Nowadays there is a new kind of databases that is getting very popular, specially for Web development, including the PHP world, which are the NoSQL databases.

This article focus specifically on MongoDB, despite there are several other NoSQL database implementations.




Contents

What is NoSQL?

What is a document-oriented database?

MongoDB

Installation

Basic usage

Index support

Real world applications

Storing files in MongoDB

Map-Reduce

Auto-sharding

Conclusion and future work


What is NoSQL?

NoSQL is a kind of database that, unlike most relational databases, does not provide a SQL interface to manipulate data. NoSQL databases usually organize the data in a different way other than tables.

NoSQL databases are divided into three categories: column-oriented, key-value pairs, and document-oriented databases. This article focus document-oriented databases, as it seems to be best solution for many Web sites.

SQL based relational databases do not scale well when they are distributed over multiple cluster nodes. Data partition is not an easy to implement solution when the applications use join queries and transactions.

NoSQL databases are not new. Actually, there were key-value pair based databases before relational database became popular.

What is a document-oriented database?

For document-oriented databases, a document is a data structure that has variable number of properties. Each property has a value that can be scalar (number, string, etc.) or a vector (arrays or objects).

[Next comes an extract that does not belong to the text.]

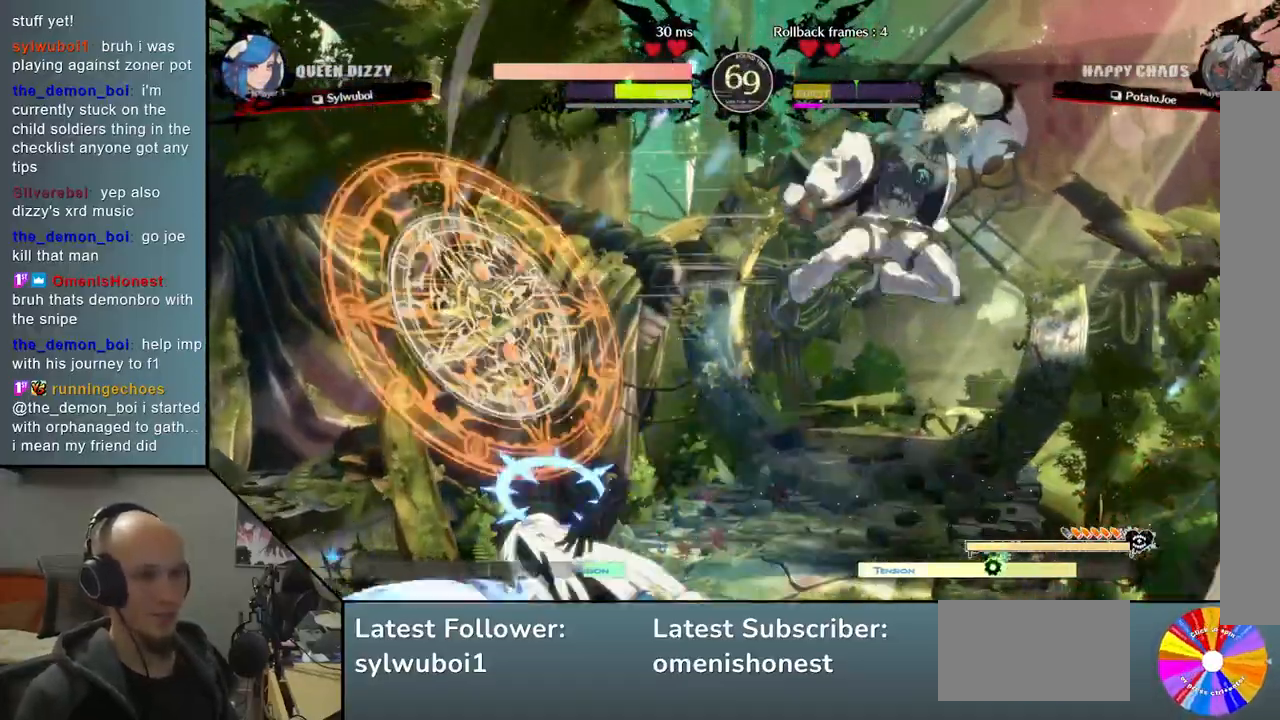
{"buttons": [], "left_stick": "right", "events": [[67, "SQUARE", "up"], [150, "SQUARE", "down"], [233, "SQUARE", "up"], [350, "left_stick", "right"]]}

You can see a document as an object or associative array like in PHP. To understand better this concept, here is the definition of a "person" document:

$person = array(

    "name" => "Cesar Rodas",
    "country" => "Paraguay",
    "languages" => array("Spanish", "English", "Guarani"),
);

Documents do not have a predefined schema like relational database tables. Documents can have multiple properties. Documents can also be grouped in collections. The term collection is used from now on distinguish from the tables used by relational databases to store records with a fixed number of fields.

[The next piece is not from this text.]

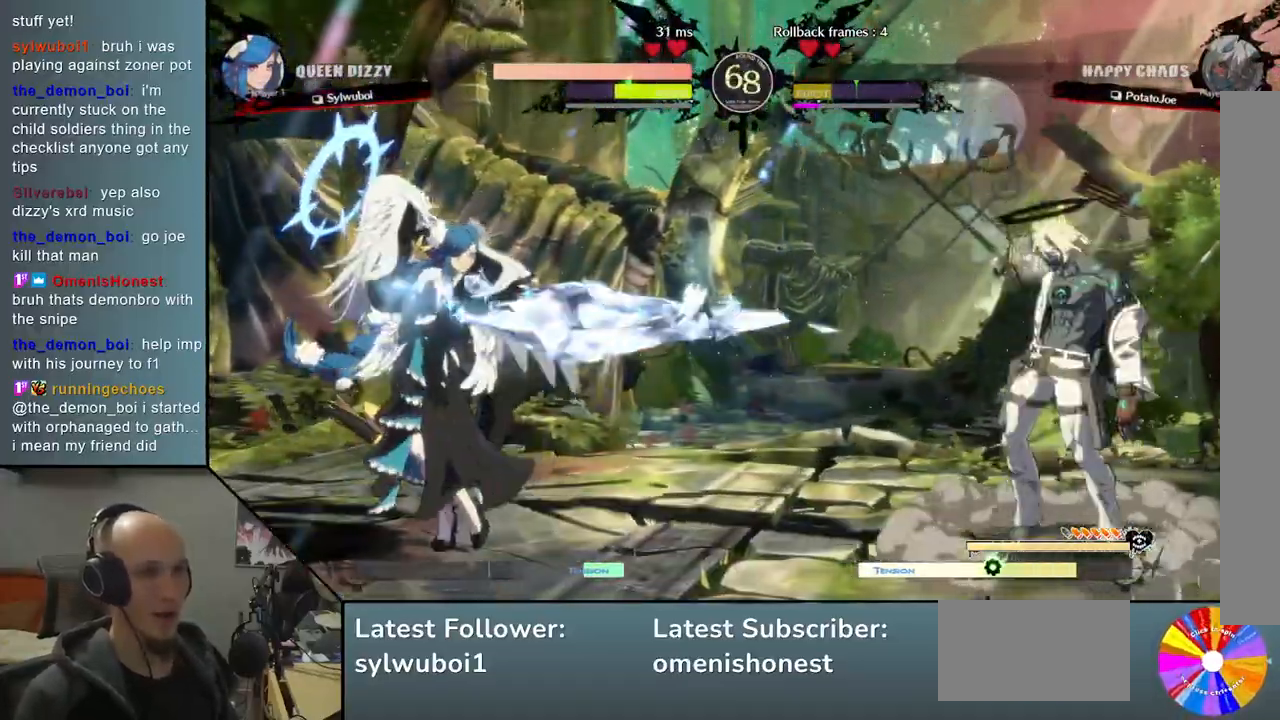
{"buttons": [], "left_stick": "center", "events": [[67, "left_stick", "down-right"], [250, "left_stick", "up"], [350, "left_stick", "center"]]}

Another important characteristic of documents is that they can have sub-documents. Sub-documents are used in the place parent-child tables used with relational databases.

MongoDB

MongoDB is a very interesting document-oriented database implementation for several reasons:
  • It uses JSON, instead of XML
  • It is fast, as it is written in C++
  • Supports index definitions
  • Provides an easy to use query interface, very similar to some database abstraction layers
  • Supports operations with sub-documents
  • Provides a native PHP extension
  • Supports auto-sharding
  • Supports map-reduce for data transformation

Installation

Installing the MongoDB server is very easy but it outside the scope of this article to describe the process. You can grab the latest version of its source code and build MongoDB server following the instructions in the README file. You can also download and install prepackaged binaries for your platform.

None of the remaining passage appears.